Hy 's wreed genoeg om 't vuur van zyne wraak en haat
Te blusschen in zyn bloed. Maar 'k zie, in deezen staat,
De trouw, en liefde voor uw Minnaars misdaad spreeken.
| |
[pagina 143]
| |
Ja, hoe Sophronie ook in gramschap is ontsteeken,
En wat Prins Trasimond die trotse heeft misdaan,
Waar door zy, blind en dol van wraak, hem heeft verraân;
'k Wacht echter van haar hand zyn vryheid, en zyn leeven.
Verliefden worden tot berouw zo haast gedreeven,
Als tot de wanhoop; en de wraak wykt voor de min,
Geduurig beurt om beurt. Zo ik dan in haar zin
Aantreffen kon één van die gunstige oogenblikken,
'k Ontzag niet met gebeên haar tot myn wil te schikken.
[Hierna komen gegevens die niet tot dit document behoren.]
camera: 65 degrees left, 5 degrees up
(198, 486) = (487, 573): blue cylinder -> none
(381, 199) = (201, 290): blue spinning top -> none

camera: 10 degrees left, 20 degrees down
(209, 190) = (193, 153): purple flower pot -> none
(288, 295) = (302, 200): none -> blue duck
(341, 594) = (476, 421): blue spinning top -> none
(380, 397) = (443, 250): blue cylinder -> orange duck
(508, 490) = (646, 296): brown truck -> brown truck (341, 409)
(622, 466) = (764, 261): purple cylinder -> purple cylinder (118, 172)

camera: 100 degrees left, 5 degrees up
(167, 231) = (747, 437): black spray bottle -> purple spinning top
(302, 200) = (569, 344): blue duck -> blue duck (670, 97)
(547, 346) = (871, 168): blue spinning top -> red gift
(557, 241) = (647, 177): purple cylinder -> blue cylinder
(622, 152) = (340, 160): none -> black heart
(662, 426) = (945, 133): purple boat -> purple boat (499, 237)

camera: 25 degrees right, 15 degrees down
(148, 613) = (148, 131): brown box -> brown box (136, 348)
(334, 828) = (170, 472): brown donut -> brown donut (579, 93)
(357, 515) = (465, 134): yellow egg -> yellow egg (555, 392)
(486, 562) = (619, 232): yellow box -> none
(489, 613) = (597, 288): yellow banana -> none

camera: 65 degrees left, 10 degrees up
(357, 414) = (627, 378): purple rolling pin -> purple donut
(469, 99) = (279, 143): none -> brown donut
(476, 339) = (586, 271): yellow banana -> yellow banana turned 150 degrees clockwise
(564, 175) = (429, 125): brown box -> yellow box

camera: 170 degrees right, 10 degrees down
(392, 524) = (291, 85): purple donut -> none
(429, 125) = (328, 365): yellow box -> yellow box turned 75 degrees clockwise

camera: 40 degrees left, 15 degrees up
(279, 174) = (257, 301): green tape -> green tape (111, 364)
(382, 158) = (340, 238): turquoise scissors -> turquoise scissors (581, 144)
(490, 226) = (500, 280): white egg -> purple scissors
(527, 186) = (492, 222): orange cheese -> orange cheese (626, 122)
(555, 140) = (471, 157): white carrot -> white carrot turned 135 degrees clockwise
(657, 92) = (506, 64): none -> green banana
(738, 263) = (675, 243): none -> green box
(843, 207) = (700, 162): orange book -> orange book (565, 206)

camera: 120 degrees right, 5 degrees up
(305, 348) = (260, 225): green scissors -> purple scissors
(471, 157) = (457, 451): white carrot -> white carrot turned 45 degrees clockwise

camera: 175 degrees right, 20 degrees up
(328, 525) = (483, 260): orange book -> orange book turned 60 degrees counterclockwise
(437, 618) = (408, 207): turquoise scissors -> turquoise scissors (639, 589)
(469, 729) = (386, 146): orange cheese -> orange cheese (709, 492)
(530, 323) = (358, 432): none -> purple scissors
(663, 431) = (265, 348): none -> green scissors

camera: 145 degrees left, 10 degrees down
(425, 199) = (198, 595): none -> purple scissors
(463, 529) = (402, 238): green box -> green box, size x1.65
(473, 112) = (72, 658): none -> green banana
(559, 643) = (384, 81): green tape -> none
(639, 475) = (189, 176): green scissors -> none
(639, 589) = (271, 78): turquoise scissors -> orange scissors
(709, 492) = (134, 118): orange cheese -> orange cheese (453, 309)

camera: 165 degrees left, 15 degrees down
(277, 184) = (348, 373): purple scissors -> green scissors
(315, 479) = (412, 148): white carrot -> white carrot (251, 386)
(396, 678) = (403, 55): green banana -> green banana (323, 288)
Ik ga haar zoeken, maar gy moet haar by zyn vliên:
Haar spyt zou lichtelyk verbitt'ren op het zien
Der Medeminnaares. 'k Zal dan den weg gaan baanen
Tot zyn verlossing: staak uw zuchten en uw traanen.
| |
Elfde tooneel.Eudoxe, Camille.
Eudoxe.
O Welk een zwakke troost voor 't hart,
Waar op de Goden zyn verbolgen!
'k Voel dat de rampen, druk en smart,
My, als de schaduw 't ligchaam, volgen.
Myn trouwe Minnaar is in nood,
Gantsch hoopeloos, van elk verlaaten,
Waar dat hem dreigt een wreede dood;
En ik, beroofd van magt en staaten,
Geboeid in slaverny, ach! ach!
Noch wil men dat ik in zal toomen
Myn traanen, zuchten en geklagh,
Daar ik noch moet voor erger schroomen.
Neen, neen, schoon 't gruwzaam ongeluk,
Myn waarde Prins! vervolgt uw leeven,
| |
[pagina 144]
| |
Ik zal, tot troost van al uw druk,
Myn hartebloed voor 't uwe geeven.
Ik ben niet meer voor 't sterven schuw.
Hoe zou my 't leeven steeds verdrieten,
Zo ik, helaas! het zonder u,
En uwe liefde moest genieten!
Waar word ik eindlyk toe gebragt?
O welk een vruchtelooze reden!
'k Doe aan myn Minnaar klagt op klagt,
Die licht zyn ramp is doorgestreeden,
En wiens getrouwe minnegloed,
Die door zyn weêrglans my deed blaaken,
Gebluscht zal wezen in zyn bloed,
Om nooit de vrucht der min te smaaken.
O wreed gedenken, dat my pynt,
Verzwaarende myn droeve kwaalen,
Daar 't daglicht zelfs my duister schynt,
En ik myn rouw niet kan bepaalen!
Laat ons, laat ons, die droeve maar'
Voorkoomen, en myn ziel bevryden,
Door ééne dood, van al 't gevaar,
In plaats van duizend doôn te lyden;
Daar my de wanhoop drukt op 't hart,
Dat in zyn droevige ongenuchten,
Vliegt naar den Hemel uit zyn smart,
Nu de aard' te naauw valt voor myn zuchten.